Janet Morrow, Director Risk, Assessment and Compliance Division, OMES
For example, Celonis flags POs that are erroneously using exemption codes or going out as ‘sole sources,’ making it possible to obtain competitive bids. Now, the RAC team can proactively lead the buyer to using contracted vendors instead. “Which means we’re benefiting from better legal protection and state-use fees,” says Janet Morrow. Her vision: using their vendor pool whenever possible, to give the state‘s purchasing director leverage to renegotiate contracts and lower the tax burden on Oklahoma’s citizens.
Giving Oklahoma’s people more for their money is high on the state’s priority list. “Anytime you make a government operate more efficiently, you’re able to do more with less. Celonis not only helps us save money, but deliver better services at a higher velocity,” says Jerry Moore. One example: they’ve redirected six FTEs previously charged with auditing state-issued credit card transactions to other fields, because Celonis can do the job faster, better and more cheaply.

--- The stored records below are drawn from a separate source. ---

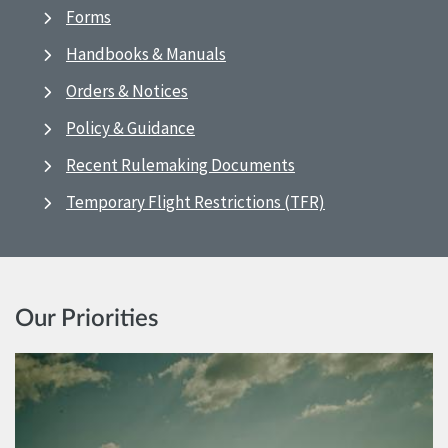
Forms
Handbooks & Manuals
Orders & Notices
Policy & Guidance
Recent Rulemaking Documents
Temporary Flight Restrictions (TFR)
Our Priorities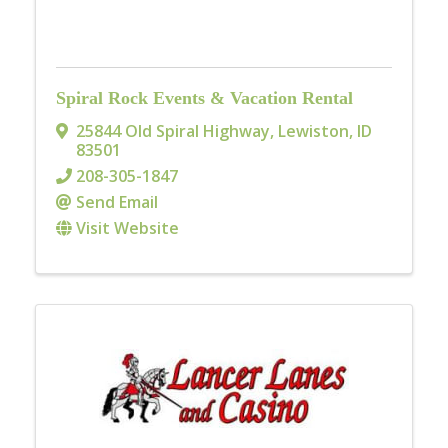
Spiral Rock Events & Vacation Rental
25844 Old Spiral Highway
,
Lewiston
,
ID
83501
208-305-1847
Send Email
Visit Website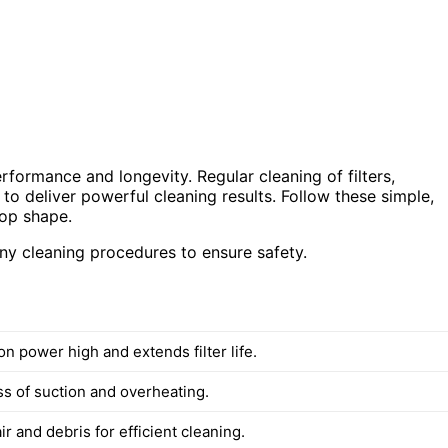
rformance and longevity. Regular cleaning of filters,
o deliver powerful cleaning results. Follow these simple,
top shape.
y cleaning procedures to ensure safety.
n power high and extends filter life.
ss of suction and overheating.
 and debris for efficient cleaning.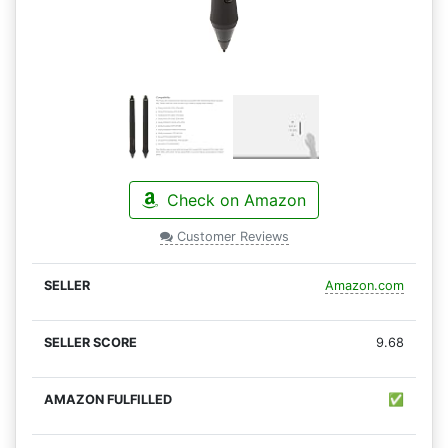
Check on Amazon
Customer Reviews
Amazon.com
9.68
✅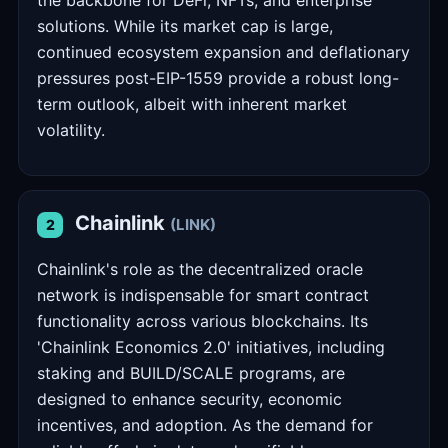
the backbone for DeFi, NFTs, and enterprise
solutions. While its market cap is large,
continued ecosystem expansion and deflationary
pressures post-EIP-1559 provide a robust long-
term outlook, albeit with inherent market
volatility.
Chainlink
(LINK)
2
Chainlink's role as the decentralized oracle
network is indispensable for smart contract
functionality across various blockchains. Its
'Chainlink Economics 2.0' initiatives, including
staking and BUILD/SCALE programs, are
designed to enhance security, economic
incentives, and adoption. As the demand for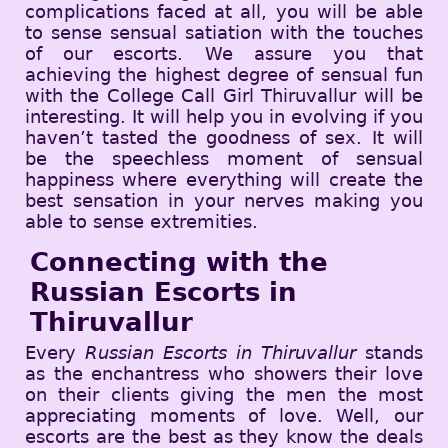
complications faced at all, you will be able
to sense sensual satiation with the touches
of our escorts. We assure you that
achieving the highest degree of sensual fun
with the College Call Girl Thiruvallur will be
interesting. It will help you in evolving if you
haven’t tasted the goodness of sex. It will
be the speechless moment of sensual
happiness where everything will create the
best sensation in your nerves making you
able to sense extremities.
Connecting with the
Russian Escorts in
Thiruvallur
Every
Russian Escorts in Thiruvallur
stands
as the enchantress who showers their love
on their clients giving the men the most
appreciating moments of love. Well, our
escorts are the best as they know the deals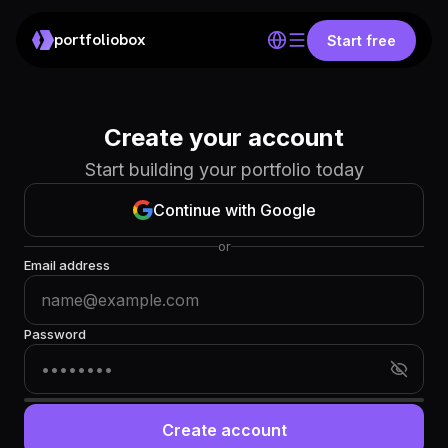
portfoliobox
Start free
Create your account
Start building your portfolio today
Continue with Google
or
Email address
Password
Create account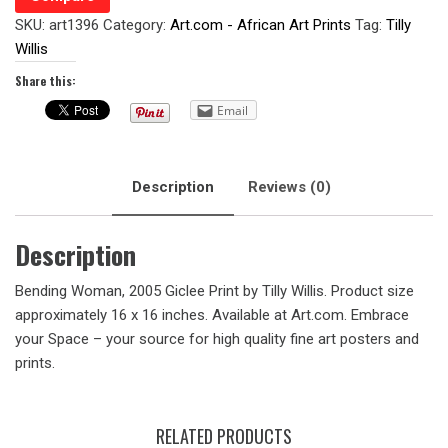
SKU:
art1396
Category:
Art.com - African Art Prints
Tag:
Tilly
Willis
Share this:
Email
Description
Reviews (0)
Description
Bending Woman, 2005 Giclee Print by Tilly Willis. Product size
approximately 16 x 16 inches. Available at Art.com. Embrace
your Space – your source for high quality fine art posters and
prints.
RELATED PRODUCTS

“We’re finally data-driven in our approach of how we deploy resources. We know exactly where to focus our efforts to solve issues, instead of just adding another approval step to improve compliance.”
Jerry Moore, OMES Deputy Director and State Chief Transformation Officer
Jerry Moore and the RAC team are now engaging with other agency leaders to spread Celonis Process Mining across Oklahoma's government, for example in grants management and IT service. “We’re finding opportunities left and right to be more efficient.”
His next imminent project: accelerating and standardizing the state’s tangle of Procurement processes. Before Celonis, their Procurement cycle would average 110 business days – about six months. "That’s so long that vendors would forget that they even put in a bid,” says Moore.
Within a few weeks, OMES boiled the process down to 46 days. “This is what we cut just by holding ourselves accountable,” says Moore, emphasizing the potential to shorten other agencies’ approval processes, too.
His outlook for the state’s digitization journey with Celonis is bright: ”We are just scratching the surface of what process intelligence can do for the State of Oklahoma. Wherever there's a process, there's an opportunity to improve it with Celonis.”